Create a `SpatialSeries` object named `'SpatialSeries'` with some fake data.

In [3]:
import numpy as np
from pynwb.behavior import SpatialSeries

# create fake data with shape (100, 2)
# the first dimension should always represent time
position_data = np.array([np.linspace(0, 10, 100),
                          np.linspace(0, 8, 100)]).T
position_timestamps = np.linspace(0, 100) / 200

spatial_series_obj = SpatialSeries(
    name='SpatialSeries', 
    description='(x,y) position in open field',
    data=position_data,
    timestamps=position_timestamps,
    reference_frame='(0,0) is bottom left corner'
)

To help data analysis and visualization tools know that this `SpatialSeries` object represents the position of the animal, we will store the `SpatialSeries` object inside of a `Position` object.

In [4]:
from pynwb.behavior import Position

position_obj = Position(spatial_series=spatial_series_obj)

NWB differentiates between raw, acquired data, which should never change, and processed data, which is the result of a data preprocessing algorithm and could change. Next, let's assume that the animal's position was computed from a video tracking algorithm, so it would be classified as processed data. Since processed data can be very diverse, let's store the animal's position data in a processing module that we create specifically for behavioral data.

In [5]:
behavior_module = nwbfile.create_processing_module(
    name='behavior', 
    description='processed behavioral data'
)
behavior_module.add(position_obj)

Position pynwb.behavior.Position at 0x1951687640520
Fields:
  spatial_series: {
    SpatialSeries <class 'pynwb.behavior.SpatialSeries'>
  }

## Write to file

Now, let's try writing the NWB file that we have built so far.

In [6]:
from pynwb import NWBHDF5IO

with NWBHDF5IO('ecephys_tutorial.nwb', 'w') as io:
    io.write(nwbfile)

ENTRIES PROVIDED:
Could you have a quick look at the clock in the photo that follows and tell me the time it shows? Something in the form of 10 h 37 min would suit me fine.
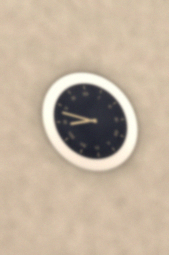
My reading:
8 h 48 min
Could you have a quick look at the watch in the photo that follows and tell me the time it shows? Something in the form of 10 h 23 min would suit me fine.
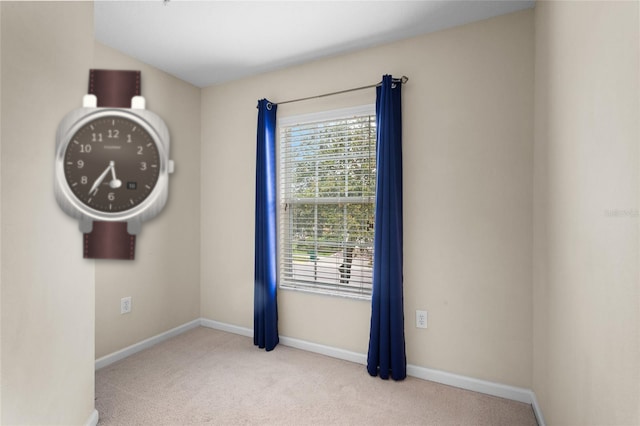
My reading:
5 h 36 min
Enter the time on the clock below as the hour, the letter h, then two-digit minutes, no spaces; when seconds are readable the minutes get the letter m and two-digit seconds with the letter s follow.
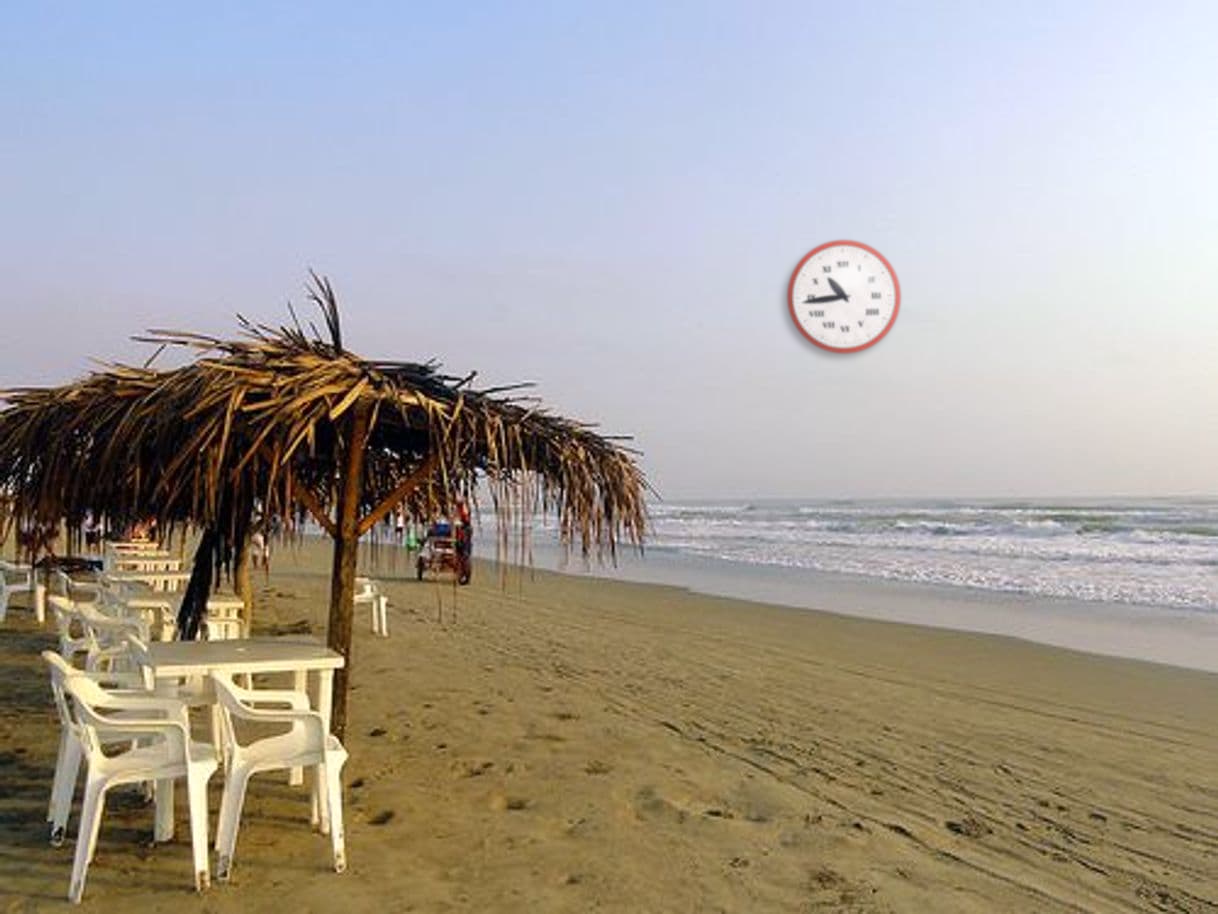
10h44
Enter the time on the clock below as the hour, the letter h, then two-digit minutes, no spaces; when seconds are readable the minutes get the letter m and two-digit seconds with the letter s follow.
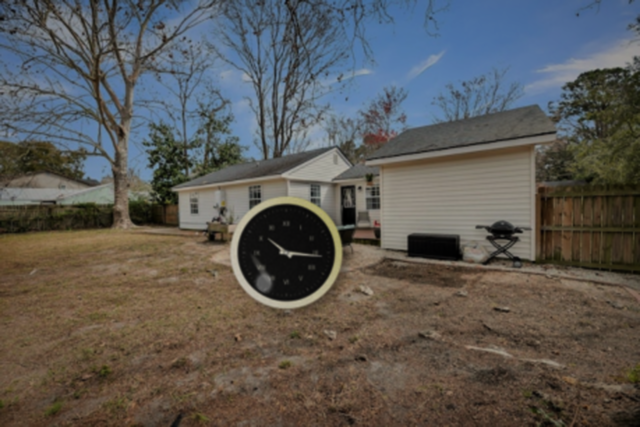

DIRECTION 1:
According to the NWB tutorial excerpt, why is the animal's position classified as processed data?
DIRECTION 2:
Please carry the NWB tutorial excerpt on from its final line of code.
The data above comes from a different source than the NWB tutorial excerpt.

TASK RESPONSE 1:
It is assumed to have been computed from a video tracking algorithm.

TASK RESPONSE 2:
We can then read the file and print it to inspect its contents. You can then navigate to the `SpatialSeries` data that we created by referencing the names of the objects that contain it.

In [7]:
with NWBHDF5IO('ecephys_tutorial.nwb', 'r') as io:
    read_nwbfile = io.read()
    print(read_nwbfile)
    print(read_nwbfile.processing['behavior']['Position']['SpatialSeries'])

root pynwb.file.NWBFile at 0x1951403843144
Fields:
  experimenter: ['My Name']
  file_create_date: [datetime.datetime(2020, 5, 5, 9, 6, 50, 421191, tzinfo=tzoffset(None, -25200))]
  identifier: Mouse5_Day3
  institution: University of My Institution
  lab: My Lab Name
  processing: {
    behavior <class 'pynwb.base.ProcessingModule'>
  }
  related_publications: ['DOI:10.1016/j.neuron.2016.12.011']
  session_description: Mouse exploring an open field
  session_id: session_1234
  session_start_time: 2018-04-25 02:30:03-07:00
  subject: subject pynwb.file.Subject at 0x1951688124488
Fields:
  age: 9 months
  description: mouse 5
  sex: M
  species: Mus musculus

  timestamps_reference_time: 2018-04-25 02:30:03-07:00

SpatialSeries pynwb.behavior.SpatialSeries at 0x1951690279688
Fields:
  comments: no comments
  conversion: 1.0
  data: <HDF5 dataset "data": shape (100, 2), type "<f8">
  description: (x,y) position in open field
  interval: 1
  reference_frame: (0,0) is bottom left corner
  

## Trials

`DynamicTable` objects are used to store tabular metadata throughout NWB, including electrodes and sorted units. They offer flexibility for tabular data by allowing required columns, optional columns, and custom columns.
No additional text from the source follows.